2

(This is a beginner question, but I didn't find an answer elsewhere. Relevant posts include this one, this one, and this one, but not sure how to apply these to my case.)

When I use read.dta to import STATA format data to R, there is a warning:

> lca <- read.dta("trial.dta")

Warning message:
In `levels<-`(`*tmp*`, value = if (nl == nL) as.character(labels) else 
paste0(labels,  :
  duplicated levels in factors are deprecated

Does it simply mean that the variables ("factors" in R) contain duplicate values? If so, why is this even a warning -- isn't this expected of most variables?

Community
  • 1
  • 1
Simon C
  • 21
  • 2
  • 2
    no it means something like `factor(1:3, levels = c(1,1,3))` happened – rawr Jan 07 '17 at 03:32
  • Make sure no values got turned into `NA`, but you can clean up duplicates with `droplevels`. Or maybe try a different Stata reading function like `haven::read_dta`. – alistaire Jan 07 '17 at 03:55
  • Thank you both! I tried the haven::read.dta function and the warning went away. – Simon C Jan 07 '17 at 19:15
  • The issue was caused by a country name variable that has a lot of zeros. (If I drop the variable, the warning goes away).

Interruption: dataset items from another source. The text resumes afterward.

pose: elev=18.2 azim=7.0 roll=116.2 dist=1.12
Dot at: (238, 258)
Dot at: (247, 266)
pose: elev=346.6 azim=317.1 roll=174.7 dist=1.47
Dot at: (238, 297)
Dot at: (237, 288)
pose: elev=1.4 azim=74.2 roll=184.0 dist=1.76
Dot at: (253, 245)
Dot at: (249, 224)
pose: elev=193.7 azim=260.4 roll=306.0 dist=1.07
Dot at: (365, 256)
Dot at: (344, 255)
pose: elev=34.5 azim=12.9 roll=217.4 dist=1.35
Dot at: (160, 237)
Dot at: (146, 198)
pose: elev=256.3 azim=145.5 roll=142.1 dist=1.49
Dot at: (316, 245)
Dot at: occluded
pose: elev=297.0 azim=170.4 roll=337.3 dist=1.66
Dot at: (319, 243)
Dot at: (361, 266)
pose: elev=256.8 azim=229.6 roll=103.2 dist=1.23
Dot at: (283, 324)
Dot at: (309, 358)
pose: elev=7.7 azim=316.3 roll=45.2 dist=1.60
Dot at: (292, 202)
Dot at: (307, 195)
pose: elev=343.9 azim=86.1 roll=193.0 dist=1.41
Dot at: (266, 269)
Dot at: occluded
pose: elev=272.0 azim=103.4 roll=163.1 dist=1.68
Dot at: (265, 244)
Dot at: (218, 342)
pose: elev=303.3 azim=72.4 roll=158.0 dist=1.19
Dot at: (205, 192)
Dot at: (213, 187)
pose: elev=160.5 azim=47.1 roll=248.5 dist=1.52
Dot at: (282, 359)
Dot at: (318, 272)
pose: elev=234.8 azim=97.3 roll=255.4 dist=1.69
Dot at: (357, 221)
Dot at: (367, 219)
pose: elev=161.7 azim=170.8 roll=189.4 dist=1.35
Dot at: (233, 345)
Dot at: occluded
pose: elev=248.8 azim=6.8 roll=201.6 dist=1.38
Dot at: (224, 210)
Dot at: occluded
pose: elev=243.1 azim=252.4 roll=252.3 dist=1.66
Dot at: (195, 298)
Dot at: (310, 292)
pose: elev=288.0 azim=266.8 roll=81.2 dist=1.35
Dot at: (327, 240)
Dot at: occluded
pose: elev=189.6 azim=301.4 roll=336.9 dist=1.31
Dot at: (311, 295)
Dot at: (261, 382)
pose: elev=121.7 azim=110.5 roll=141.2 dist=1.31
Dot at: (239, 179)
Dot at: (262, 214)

Is it because the zeros were deemed as duplicate levels and "deprecated" into the same level? – Simon C Jan 07 '17 at 19:17

1 Answers1

0

Try this :

don <- read.dta("trial.dta",convert.dates = T,convert.factors = F)
for(i in 1:ncol(don)){
    valuelabel<-attributes(don)[[6]][i]
    if(valuelabel!=""){
       label<-paste("names(attributes(don)[[11]]$",valuelabel,")",sep="")
       level<-paste("attributes(don)[[11]]$",valuelabel,sep="")
       labels=(eval(parse(text=label)))
       levels=(eval(parse(text=level)))
       if(sum(duplicated(labels)) > 0){
          doublon<-which(duplicated(labels))
          remplace<-levels[doublon]
          valueremplace<-levels[unique(labels)==names(remplace)]
          don[don[,i]%in%remplace,i]<-valueremplace
          labels<-unique(labels)
          levels<-levels[labels]
       }
    don[,i]<-factor(don[,i],levels=levels,labels=labels)
  }
}